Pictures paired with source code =
========================

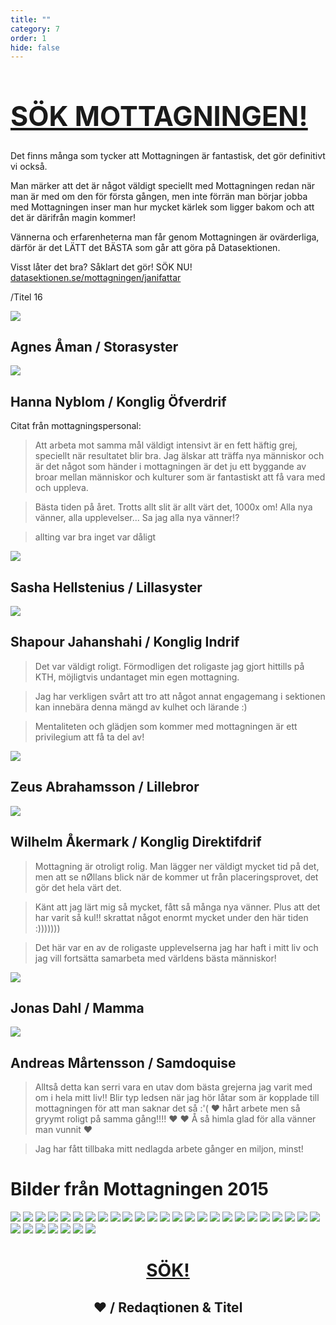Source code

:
 ```yaml
---
title: ""
category: 7
order: 1
hide: false
---
```


<style>
  img {
    max-height: none;
  }
  q {
    font-style: italic;
  }
</style>

<h1 style="font-size: 4.5vw;">
  <a href="http://datasektionen.se/mottagningen/janifattar">SÖK MOTTAGNINGEN!</a>
</h1>
Det finns många som tycker att Mottagningen är fantastisk, det gör definitivt vi också.

Man märker att det är något väldigt speciellt med Mottagningen redan när man är med om den för första gången, men inte förrän man börjar jobba med Mottagningen inser man hur mycket kärlek som ligger bakom och att det är därifrån magin kommer!

Vännerna och erfarenheterna man får genom Mottagningen är ovärderliga, därför är det LÄTT det BÄSTA som går att göra på Datasektionen.

Visst låter det bra? Såklart det gör! SÖK NU!
<a href="http://datasektionen.se/mottagningen/janifattar">datasektionen.se/mottagningen/janifattar</a>

/Titel 16

<article>
  <p>
   <img src="http://i.imgur.com/uLDJqUr.jpg">
 </p>
 <h2>Agnes Åman / Storasyster</h2>
 <p>
   <img src="http://i.imgur.com/tajX6wA.jpg">
 </p>
 <h2>Hanna Nyblom / Konglig Öfverdrif</h2>
</article>

<article>
  <p>Citat från mottagningspersonal:</p>
 <blockquote><p>Att arbeta mot samma mål väldigt intensivt är en fett häftig grej, speciellt när resultatet blir bra. Jag älskar att träffa nya människor och är det något som händer i mottagningen är det ju ett byggande av broar mellan människor och kulturer som är fantastiskt att få vara med och uppleva.</p></blockquote>

  <blockquote><p>Bästa tiden på året. Trotts allt slit är allt värt det, 1000x om! Alla nya vänner, alla upplevelser... Sa jag alla nya vänner!?</p></blockquote>

  <blockquote><p>allting var bra inget var dåligt</p></blockquote>
</article>

<article>
  <p>
    <img src="http://i.imgur.com/wnjQPzj.jpg">
  </p>
  <h2>Sasha Hellstenius / Lillasyster</h2>
  <p>
    <img src="http://i.imgur.com/hIofx66.jpg">
  </p>
  <h2>Shapour Jahanshahi / Konglig Indrif</h2>
</article>

<article>
  <blockquote><p>Det var väldigt roligt. Förmodligen det roligaste jag gjort hittills på KTH, möjligtvis undantaget min egen mottagning.</p></blockquote>

  <blockquote><p>Jag har verkligen svårt att tro att något annat engagemang i sektionen kan innebära denna mängd av kulhet och lärande :)</p></blockquote>

  <blockquote><p>Mentaliteten och glädjen som kommer med mottagningen är ett privilegium att få ta del av!</p></blockquote>
</article>

<article>
  <p>
    <img src="http://i.imgur.com/stPMYRY.jpg">
  </p>
  <h2>Zeus Abrahamsson / Lillebror</h2>
  <p>
    <img src="http://i.imgur.com/J680N7R.jpg">
  </p>
  <h2>Wilhelm Åkermark / Konglig Direktifdrif</h2>
</article>

<article>
  <blockquote><p>Mottagning är otroligt rolig. Man lägger ner väldigt mycket tid på det, men att se nØllans blick när de kommer ut från placeringsprovet, det gör det hela värt det.</p></blockquote>

  <blockquote><p>Känt att jag lärt mig så mycket, fått så många nya vänner. Plus att det har varit så kul!! skrattat något enormt mycket under den här tiden :)))))))</p></blockquote>

  <blockquote><p>Det här var en av de roligaste upplevelserna jag har haft i mitt liv och jag vill fortsätta samarbeta med världens bästa människor!</p></blockquote>
</article>

<article>
  <p>
    <img src="http://i.imgur.com/ZFRwETw.jpg">
  </p>
  <h2>Jonas Dahl / Mamma</h2>
  <p>
    <img src="http://i.imgur.com/FThczN0.jpg">
  </p>
  <h2>Andreas Mårtensson / Samdoquise</h2>
</article>

<article>
  <blockquote><p>Alltså detta kan serri vara en utav dom bästa grejerna jag varit med om i hela mitt liv!! Blir typ ledsen när jag hör låtar som är kopplade till mottagningen för att man saknar det så :'( &hearts; hårt arbete men så gryymt roligt på samma gång!!!! &hearts; &hearts; Å så himla glad för alla vänner man vunnit &hearts; </p></blockquote>

  <blockquote><p>Jag har fått tillbaka mitt nedlagda arbete gånger en miljon, minst!</p></blockquote>
</article>

<h1>Bilder från Mottagningen 2015</h1>
<p>
  <img src="http://i.imgur.com/NXPFA3K.jpg">
  <img src="http://i.imgur.com/3UQLM9O.jpg">
  <img src="http://i.imgur.com/adSN9rC.jpg">
  <img src="http://i.imgur.com/ercmW7J.jpg">
  <img src="http://i.imgur.com/apqzTZw.jpg">
  <img src="http://i.imgur.com/wAh55aI.jpg">
  <img src="http://i.imgur.com/LcsocUx.jpg">
  <img src="http://i.imgur.com/r2iNSSd.jpg">
  <img src="http://i.imgur.com/Rm1L2cS.jpg">
  <img src="http://i.imgur.com/tfLnTkj.jpg">
  <img src="http://i.imgur.com/ZQG9xTa.jpg">
  <img src="http://i.imgur.com/KpvriRF.jpg">
  <img src="http://i.imgur.com/IYoTzTx.jpg">
  <img src="http://i.imgur.com/4dlUlna.jpg">
  <img src="http://i.imgur.com/uVUDq4c.jpg">
  <img src="http://i.imgur.com/k3Wn6ru.jpg">
  <img src="http://i.imgur.com/5ZVQcWK.jpg">
  <img src="http://i.imgur.com/RJPF87S.jpg">
  <img src="http://i.imgur.com/RbO0Ajh.jpg">
  <img src="http://i.imgur.com/40U2gBJ.jpg">
  <img src="http://i.imgur.com/ZBei6kD.jpg">
  <img src="http://i.imgur.com/Wu3ezFy.jpg">
  <img src="http://i.imgur.com/Ny2yUAm.jpg">
  <img src="http://i.imgur.com/5IdCQ1k.jpg">
  <img src="http://i.imgur.com/Oi39Z5S.jpg">
  <img src="http://i.imgur.com/7MlVqY6.jpg">
  <img src="http://i.imgur.com/GphwMYq.jpg">
  <img src="http://i.imgur.com/VztBuCg.jpg">
  <img src="http://i.imgur.com/2aA9r0o.jpg">
  <img src="http://i.imgur.com/IgctacB.jpg">
  <img src="http://i.imgur.com/WUaiiKo.jpg">
  <img src="http://i.imgur.com/h6AMfL7.jpg">
</p>

<header>
  <h1>
    <a href="http://datasektionen.se/mottagningen/janifattar">SÖK!</a>
  </h1>
  <h2>
    <span class="heart">&hearts;</span> / Redaqtionen &amp; Titel
  </h2>
</header>

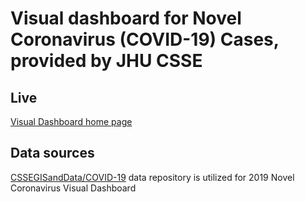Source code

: # Visual dashboard for Novel Coronavirus (COVID-19) Cases, provided by JHU CSSE

## Live

[Visual Dashboard home page](https://vgrem.github.io/covid19vis/)

## Data sources

[CSSEGISandData/COVID-19](https://github.com/CSSEGISandData/COVID-19) data repository is utilized for 2019 Novel Coronavirus Visual Dashboard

========================

The entries must be repeated exactly. Leave the images out.

Source code

:
 ```yaml
---
title: ""
category: 7
order: 1
hide: false
---
```


<style>
  img {
    max-height: none;
  }
  q {
    font-style: italic;
  }
</style>

<h1 style="font-size: 4.5vw;">
  <a href="http://datasektionen.se/mottagningen/janifattar">SÖK MOTTAGNINGEN!</a>
</h1>
Det finns många som tycker att Mottagningen är fantastisk, det gör definitivt vi också.

Man märker att det är något väldigt speciellt med Mottagningen redan när man är med om den för första gången, men inte förrän man börjar jobba med Mottagningen inser man hur mycket kärlek som ligger bakom och att det är därifrån magin kommer!

Vännerna och erfarenheterna man får genom Mottagningen är ovärderliga, därför är det LÄTT det BÄSTA som går att göra på Datasektionen.

Visst låter det bra? Såklart det gör! SÖK NU!
<a href="http://datasektionen.se/mottagningen/janifattar">datasektionen.se/mottagningen/janifattar</a>

/Titel 16

<article>
  <p>
   <img src="http://i.imgur.com/uLDJqUr.jpg">
 </p>
 <h2>Agnes Åman / Storasyster</h2>
 <p>
   <img src="http://i.imgur.com/tajX6wA.jpg">
 </p>
 <h2>Hanna Nyblom / Konglig Öfverdrif</h2>
</article>

<article>
  <p>Citat från mottagningspersonal:</p>
 <blockquote><p>Att arbeta mot samma mål väldigt intensivt är en fett häftig grej, speciellt när resultatet blir bra. Jag älskar att träffa nya människor och är det något som händer i mottagningen är det ju ett byggande av broar mellan människor och kulturer som är fantastiskt att få vara med och uppleva.</p></blockquote>

  <blockquote><p>Bästa tiden på året. Trotts allt slit är allt värt det, 1000x om! Alla nya vänner, alla upplevelser... Sa jag alla nya vänner!?</p></blockquote>

  <blockquote><p>allting var bra inget var dåligt</p></blockquote>
</article>

<article>
  <p>
    <img src="http://i.imgur.com/wnjQPzj.jpg">
  </p>
  <h2>Sasha Hellstenius / Lillasyster</h2>
  <p>
    <img src="http://i.imgur.com/hIofx66.jpg">
  </p>
  <h2>Shapour Jahanshahi / Konglig Indrif</h2>
</article>

<article>
  <blockquote><p>Det var väldigt roligt. Förmodligen det roligaste jag gjort hittills på KTH, möjligtvis undantaget min egen mottagning.</p></blockquote>

  <blockquote><p>Jag har verkligen svårt att tro att något annat engagemang i sektionen kan innebära denna mängd av kulhet och lärande :)</p></blockquote>

  <blockquote><p>Mentaliteten och glädjen som kommer med mottagningen är ett privilegium att få ta del av!</p></blockquote>
</article>

<article>
  <p>
    <img src="http://i.imgur.com/stPMYRY.jpg">
  </p>
  <h2>Zeus Abrahamsson / Lillebror</h2>
  <p>
    <img src="http://i.imgur.com/J680N7R.jpg">
  </p>
  <h2>Wilhelm Åkermark / Konglig Direktifdrif</h2>
</article>

<article>
  <blockquote><p>Mottagning är otroligt rolig. Man lägger ner väldigt mycket tid på det, men att se nØllans blick när de kommer ut från placeringsprovet, det gör det hela värt det.</p></blockquote>

  <blockquote><p>Känt att jag lärt mig så mycket, fått så många nya vänner. Plus att det har varit så kul!! skrattat något enormt mycket under den här tiden :)))))))</p></blockquote>

  <blockquote><p>Det här var en av de roligaste upplevelserna jag har haft i mitt liv och jag vill fortsätta samarbeta med världens bästa människor!</p></blockquote>
</article>

<article>
  <p>
    <img src="http://i.imgur.com/ZFRwETw.jpg">
  </p>
  <h2>Jonas Dahl / Mamma</h2>
  <p>
    <img src="http://i.imgur.com/FThczN0.jpg">
  </p>
  <h2>Andreas Mårtensson / Samdoquise</h2>
</article>

<article>
  <blockquote><p>Alltså detta kan serri vara en utav dom bästa grejerna jag varit med om i hela mitt liv!! Blir typ ledsen när jag hör låtar som är kopplade till mottagningen för att man saknar det så :'( &hearts; hårt arbete men så gryymt roligt på samma gång!!!! &hearts; &hearts; Å så himla glad för alla vänner man vunnit &hearts; </p></blockquote>

  <blockquote><p>Jag har fått tillbaka mitt nedlagda arbete gånger en miljon, minst!</p></blockquote>
</article>

<h1>Bilder från Mottagningen 2015</h1>
<p>
  <img src="http://i.imgur.com/NXPFA3K.jpg">
  <img src="http://i.imgur.com/3UQLM9O.jpg">
  <img src="http://i.imgur.com/adSN9rC.jpg">
  <img src="http://i.imgur.com/ercmW7J.jpg">
  <img src="http://i.imgur.com/apqzTZw.jpg">
  <img src="http://i.imgur.com/wAh55aI.jpg">
  <img src="http://i.imgur.com/LcsocUx.jpg">
  <img src="http://i.imgur.com/r2iNSSd.jpg">
  <img src="http://i.imgur.com/Rm1L2cS.jpg">
  <img src="http://i.imgur.com/tfLnTkj.jpg">
  <img src="http://i.imgur.com/ZQG9xTa.jpg">
  <img src="http://i.imgur.com/KpvriRF.jpg">
  <img src="http://i.imgur.com/IYoTzTx.jpg">
  <img src="http://i.imgur.com/4dlUlna.jpg">
  <img src="http://i.imgur.com/uVUDq4c.jpg">
  <img src="http://i.imgur.com/k3Wn6ru.jpg">
  <img src="http://i.imgur.com/5ZVQcWK.jpg">
  <img src="http://i.imgur.com/RJPF87S.jpg">
  <img src="http://i.imgur.com/RbO0Ajh.jpg">
  <img src="http://i.imgur.com/40U2gBJ.jpg">
  <img src="http://i.imgur.com/ZBei6kD.jpg">
  <img src="http://i.imgur.com/Wu3ezFy.jpg">
  <img src="http://i.imgur.com/Ny2yUAm.jpg">
  <img src="http://i.imgur.com/5IdCQ1k.jpg">
  <img src="http://i.imgur.com/Oi39Z5S.jpg">
  <img src="http://i.imgur.com/7MlVqY6.jpg">
  <img src="http://i.imgur.com/GphwMYq.jpg">
  <img src="http://i.imgur.com/VztBuCg.jpg">
  <img src="http://i.imgur.com/2aA9r0o.jpg">
  <img src="http://i.imgur.com/IgctacB.jpg">
  <img src="http://i.imgur.com/WUaiiKo.jpg">
  <img src="http://i.imgur.com/h6AMfL7.jpg">
</p>

<header>
  <h1>
    <a href="http://datasektionen.se/mottagningen/janifattar">SÖK!</a>
  </h1>
  <h2>
    <span class="heart">&hearts;</span> / Redaqtionen &amp; Titel
  </h2>
</header>

Source code

: # Visual dashboard for Novel Coronavirus (COVID-19) Cases, provided by JHU CSSE

## Live

[Visual Dashboard home page](https://vgrem.github.io/covid19vis/)

## Data sources

[CSSEGISandData/COVID-19](https://github.com/CSSEGISandData/COVID-19) data repository is utilized for 2019 Novel Coronavirus Visual Dashboard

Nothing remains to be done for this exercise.